One of the things that has always struck me about Christ’s encounters with people in Scripture is the sheer abruptness with which they are willing to upend their entire lives.
Matthew is sitting in a tax collector’s booth. James and John are mending nets. Jesus walks by, asks them to come with Him, and off they go. My pastor attempted a few Sundays ago to give some context to the immediate enthusiasm of their response, explaining what it must have meant culturally and socially to these men for a Jewish teacher—a rabbi—to approach them with such an invitation, but even so: that’s an abrupt, life-changing yes!
Zacchaeus is in a tree, watching Jesus pass by, and then suddenly a dinner invitation prompts him to give his wealth to the poor and amend matters with everyone he’s ever wronged.
Thomas, who has loudly proclaimed his skepticism about the resurrection, sees the scars and makes a stunning shift: “My Lord and my God!”
Jesus inspires stunning change. Please pay careful attention to that sentence. Jesus inspires stunning change.
That doesn’t mean we humans always will, or should. And recognizing that is one of the greatest comforts and truths I’ve uncovered in the Christian life. I can’t change people. You can’t change people. We can’t change people.
Only Jesus can.
We all recognize it as common sense, and yet very few of us live this out in practice. We try to change people all the time. We
– push people to adopt the habits we know will be better for them, and grow frustrated when they fail
– try to debate and reason people into agreeing with us about something, then get irritated when they refuse to listen to reason
– threaten, cajole, and bribe people to behave in the ways that we want, then become frustrated when they don’t develop the motivation to behave that way on their own
– make rules to force people to do the things we want them to do and expect that eventually they will want those things naturally
On and on it goes. And it’s a source of much conflict in many relationships. We try to change people, they don’t change, and we either explode (at them, for their perceived failures) or implode (and blame ourselves, because we didn’t do enough to change it). We hope that with the right combination of incentive, punishment, encouragement, and reasonable argument, people will naturally do the things we want or hope or expect them to do. They don’t, and we lose it.

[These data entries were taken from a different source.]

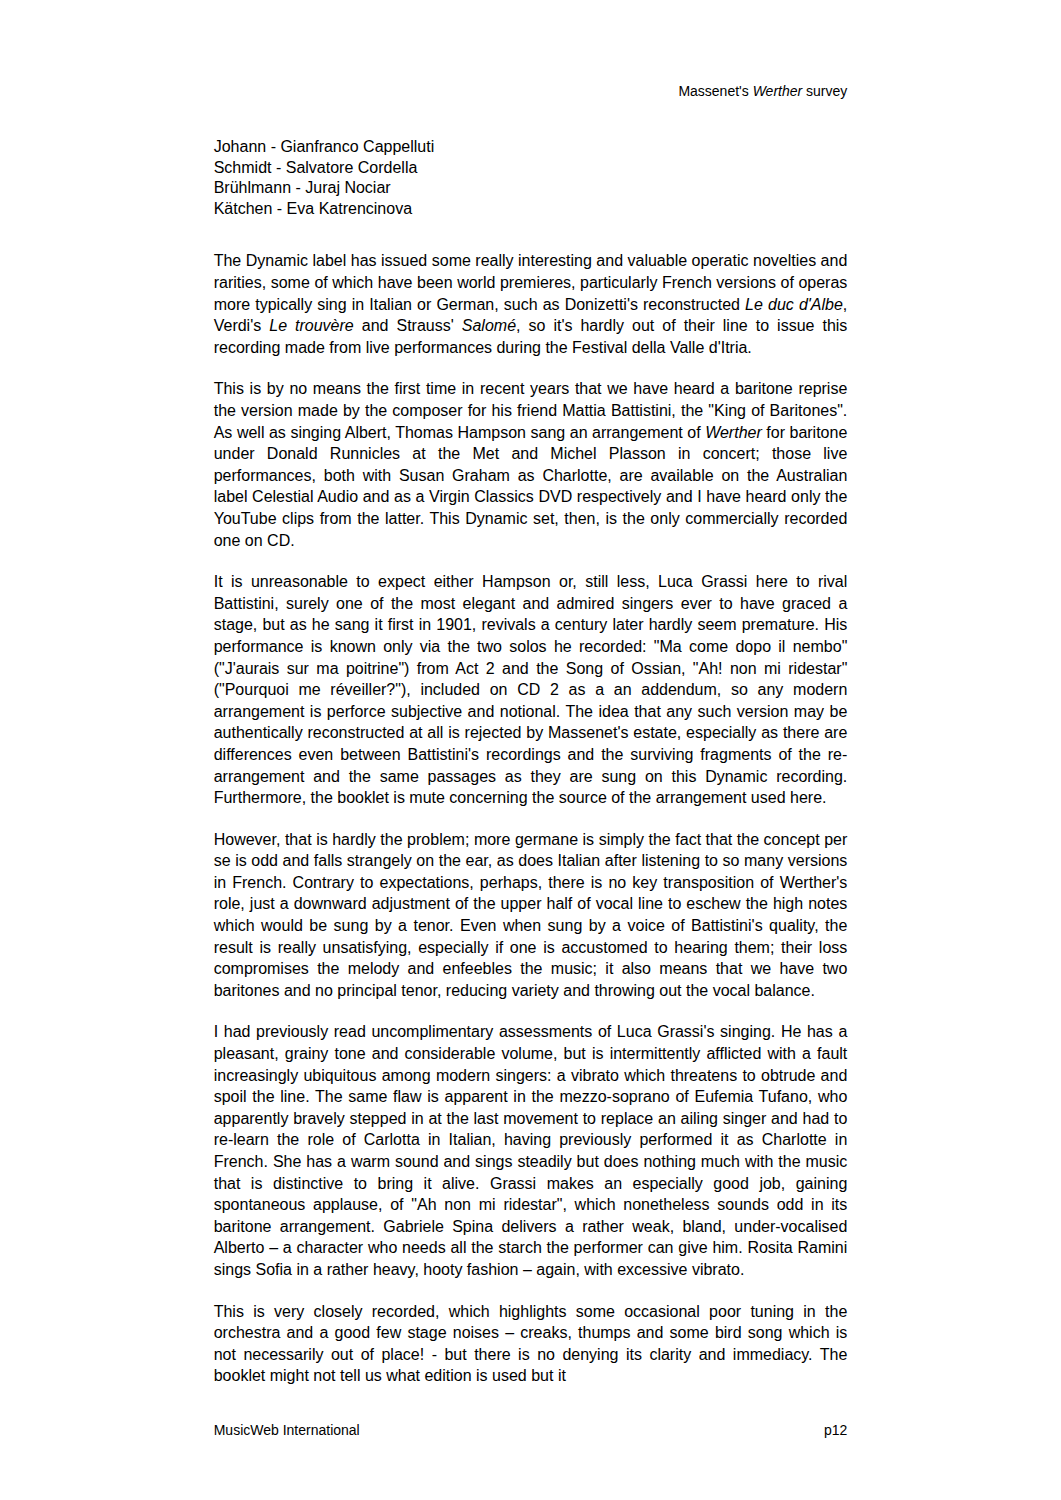Massenet's Werther survey
Johann - Gianfranco Cappelluti
Schmidt - Salvatore Cordella
Brühlmann - Juraj Nociar
Kätchen - Eva Katrencinova
The Dynamic label has issued some really interesting and valuable operatic novelties and rarities, some of which have been world premieres, particularly French versions of operas more typically sing in Italian or German, such as Donizetti's reconstructed Le duc d'Albe, Verdi's Le trouvère and Strauss' Salomé, so it's hardly out of their line to issue this recording made from live performances during the Festival della Valle d'Itria.
This is by no means the first time in recent years that we have heard a baritone reprise the version made by the composer for his friend Mattia Battistini, the "King of Baritones". As well as singing Albert, Thomas Hampson sang an arrangement of Werther for baritone under Donald Runnicles at the Met and Michel Plasson in concert; those live performances, both with Susan Graham as Charlotte, are available on the Australian label Celestial Audio and as a Virgin Classics DVD respectively and I have heard only the YouTube clips from the latter. This Dynamic set, then, is the only commercially recorded one on CD.
It is unreasonable to expect either Hampson or, still less, Luca Grassi here to rival Battistini, surely one of the most elegant and admired singers ever to have graced a stage, but as he sang it first in 1901, revivals a century later hardly seem premature. His performance is known only via the two solos he recorded: "Ma come dopo il nembo" ("J'aurais sur ma poitrine") from Act 2 and the Song of Ossian, "Ah! non mi ridestar" ("Pourquoi me réveiller?"), included on CD 2 as a an addendum, so any modern arrangement is perforce subjective and notional. The idea that any such version may be authentically reconstructed at all is rejected by Massenet's estate, especially as there are differences even between Battistini's recordings and the surviving fragments of the re-arrangement and the same passages as they are sung on this Dynamic recording. Furthermore, the booklet is mute concerning the source of the arrangement used here.
However, that is hardly the problem; more germane is simply the fact that the concept per se is odd and falls strangely on the ear, as does Italian after listening to so many versions in French. Contrary to expectations, perhaps, there is no key transposition of Werther's role, just a downward adjustment of the upper half of vocal line to eschew the high notes which would be sung by a tenor. Even when sung by a voice of Battistini's quality, the result is really unsatisfying, especially if one is accustomed to hearing them; their loss compromises the melody and enfeebles the music; it also means that we have two baritones and no principal tenor, reducing variety and throwing out the vocal balance.
I had previously read uncomplimentary assessments of Luca Grassi's singing. He has a pleasant, grainy tone and considerable volume, but is intermittently afflicted with a fault increasingly ubiquitous among modern singers: a vibrato which threatens to obtrude and spoil the line. The same flaw is apparent in the mezzo-soprano of Eufemia Tufano, who apparently bravely stepped in at the last movement to replace an ailing singer and had to re-learn the role of Carlotta in Italian, having previously performed it as Charlotte in French. She has a warm sound and sings steadily but does nothing much with the music that is distinctive to bring it alive. Grassi makes an especially good job, gaining spontaneous applause, of "Ah non mi ridestar", which nonetheless sounds odd in its baritone arrangement. Gabriele Spina delivers a rather weak, bland, under-vocalised Alberto – a character who needs all the starch the performer can give him. Rosita Ramini sings Sofia in a rather heavy, hooty fashion – again, with excessive vibrato.
This is very closely recorded, which highlights some occasional poor tuning in the orchestra and a good few stage noises – creaks, thumps and some bird song which is not necessarily out of place! - but there is no denying its clarity and immediacy. The booklet might not tell us what edition is used but it
MusicWeb International p12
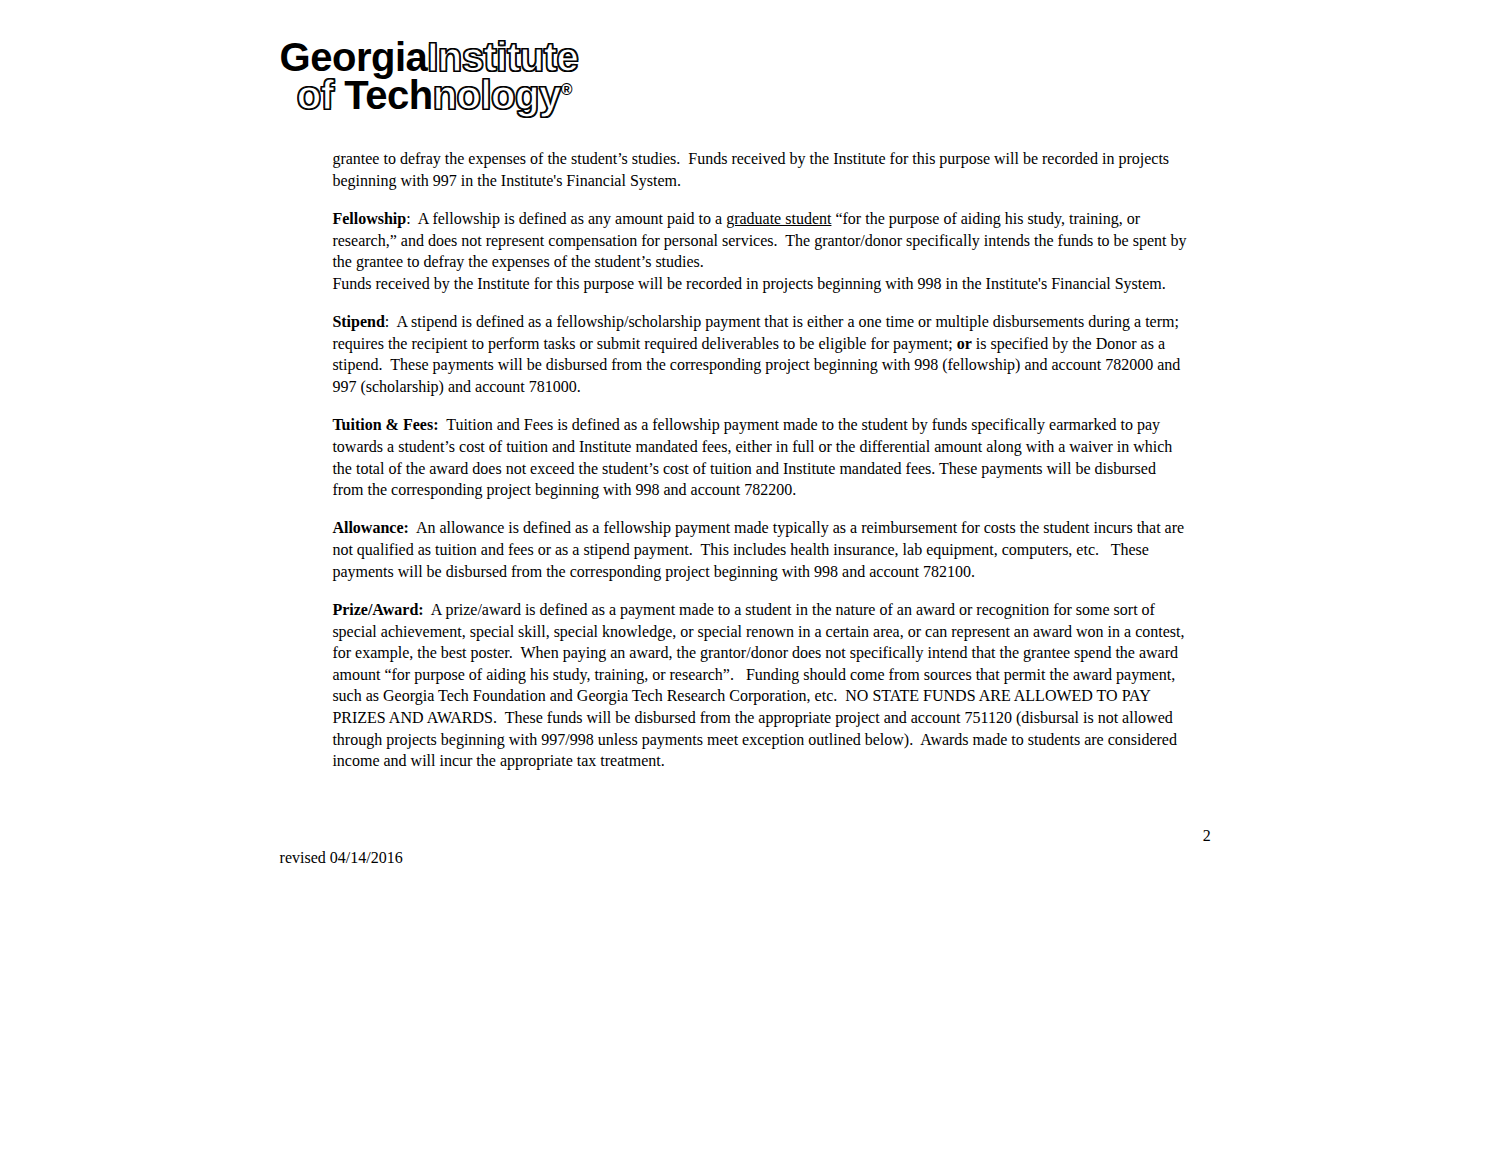Georgia Institute
of Tech nology®
grantee to defray the expenses of the student’s studies. Funds received by the Institute for this purpose will be recorded in projects beginning with 997 in the Institute's Financial System.
Fellowship: A fellowship is defined as any amount paid to a graduate student “for the purpose of aiding his study, training, or research,” and does not represent compensation for personal services. The grantor/donor specifically intends the funds to be spent by the grantee to defray the expenses of the student’s studies.
Funds received by the Institute for this purpose will be recorded in projects beginning with 998 in the Institute's Financial System.
Stipend: A stipend is defined as a fellowship/scholarship payment that is either a one time or multiple disbursements during a term; requires the recipient to perform tasks or submit required deliverables to be eligible for payment; or is specified by the Donor as a stipend. These payments will be disbursed from the corresponding project beginning with 998 (fellowship) and account 782000 and 997 (scholarship) and account 781000.
Tuition & Fees: Tuition and Fees is defined as a fellowship payment made to the student by funds specifically earmarked to pay towards a student’s cost of tuition and Institute mandated fees, either in full or the differential amount along with a waiver in which the total of the award does not exceed the student’s cost of tuition and Institute mandated fees. These payments will be disbursed from the corresponding project beginning with 998 and account 782200.
Allowance: An allowance is defined as a fellowship payment made typically as a reimbursement for costs the student incurs that are not qualified as tuition and fees or as a stipend payment. This includes health insurance, lab equipment, computers, etc. These payments will be disbursed from the corresponding project beginning with 998 and account 782100.
Prize/Award: A prize/award is defined as a payment made to a student in the nature of an award or recognition for some sort of special achievement, special skill, special knowledge, or special renown in a certain area, or can represent an award won in a contest, for example, the best poster. When paying an award, the grantor/donor does not specifically intend that the grantee spend the award amount “for purpose of aiding his study, training, or research”. Funding should come from sources that permit the award payment, such as Georgia Tech Foundation and Georgia Tech Research Corporation, etc. NO STATE FUNDS ARE ALLOWED TO PAY PRIZES AND AWARDS. These funds will be disbursed from the appropriate project and account 751120 (disbursal is not allowed through projects beginning with 997/998 unless payments meet exception outlined below). Awards made to students are considered income and will incur the appropriate tax treatment.
2
revised 04/14/2016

We fight. We argue. We resent. We wear ourselves out trying to alter the reality we don’t want to accept. But most of the time we refuse to believe the truth: we can’t change people.
Read advice columns for long enough and you’ll see the struggle written out, plain as day. How do I get my husband to stop leaving his socks on the floor? How do I make my mother be more loving? How do I get my best friend to see that she’s ruining her life? How do I talk my adult daughter out of dating a jerk?
Short answer: you can’t.
The reason all those transformations in Scripture are so striking is that God can affect instantaneous, shocking change in people. When people are willing to submit to Him, when they are willing to be changed (and that’s another important caveat), the results can be dramatic. But that transformation depends on God’s work always, and we can’t cause it on our own.
Many of us find that frustrating. We want to believe that if only we do x or say y we can bring about the result that we want. But in truth, our relative powerlessness should be comforting. If we acknowledge that we can’t change people, then all the pressure’s off. If no amount of doing or not-doing on our end can spark a transformation, we’re free to love people and serve them and leave the rest to God.
I have a friend I genuinely like. I have also struggled with her because she has no tact. None. Zero. Zilch. She has no sense of diplomacy or delicacy. Her statements are so blunt as to be shocking and, though they’re never uttered in malice, they’re sometimes hurtful. She is the type of person who will look at a cashier laboriously packing items into a bag and say, “Wow, that’s taking you forever.” She has looked at me before and said, “You’re too nice to people. You’re soft.”
I used to try to encourage her to soften her language a bit with others, frustrated by her defense that she “calls it like she sees it.” For a time, I tried to show her by example only to roll my eyes when she never understood it. But finally, I stopped. Because I can’t change her. God can, if she wants to be changed, but in the meantime my job is to love her as she is. Loud, abrasive ways and all. I’m called to love her even as I shake my head at her at the cash register and explain to the beleaguered cashier, “Please don’t feel rushed. We’ve got nowhere to be.”
The person that you struggle with—and you do, and you know exactly who it is—may or may not have a willingness to change. But God will determine that, and God is the only one who can do the transformative work of change in people—not just abruptly, but also subtly and over time. Laying down your frustration, your resentment, and your irritation over what people do or don’t—what you can or can’t make them do or not do—is an acknowledgement of God’s sovereignty and of your own failings, too, and the transformative power of grace to redeem them.